Limitations and suggestions for future research
First, since the study's sample was drawn from a single developing country's perspective, caution should be taken when interpreting and generalizing its findings. Second, while the approach and model validated in this research may be applied in other countries, their results may not necessarily align with the conclusions of this study. Third, not all factors influencing e-commerce (EC) adoption is comprehensively examined, as no single study can cover every aspect.

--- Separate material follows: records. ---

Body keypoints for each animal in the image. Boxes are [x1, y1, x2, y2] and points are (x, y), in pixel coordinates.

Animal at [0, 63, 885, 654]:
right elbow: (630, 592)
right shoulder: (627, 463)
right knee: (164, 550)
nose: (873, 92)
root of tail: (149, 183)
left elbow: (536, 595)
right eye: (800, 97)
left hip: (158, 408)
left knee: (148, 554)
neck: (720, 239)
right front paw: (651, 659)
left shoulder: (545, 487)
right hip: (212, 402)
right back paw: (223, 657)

Therefore, further research is needed to investigate how cultural dimensions such as power distance, individualism vs. collectivism, uncertainty avoidance, masculinity vs. femininity, long-term vs. short-term orientation, and indulgence vs. restraint affect e-commerce adoption among SMEs within the framework of UTAUT and TOE in the Ghanaian context.
Footnotes
Data availability statement
Data will be provided on request from the corresponding author
Declaration of conflicting interest
The authors declared no potential conflicts of interest with respect to the research, authorship, and/or publication of this article.
Ethical approval and informed consent statements
Ethical approval was not required for the conduct of this study however respondents were informed of their right to decline or accept to participate in this study. Informed consent was implied when respondents submitted their responses.
Funding
The authors received no financial support for the research, authorship and/or publication of this article.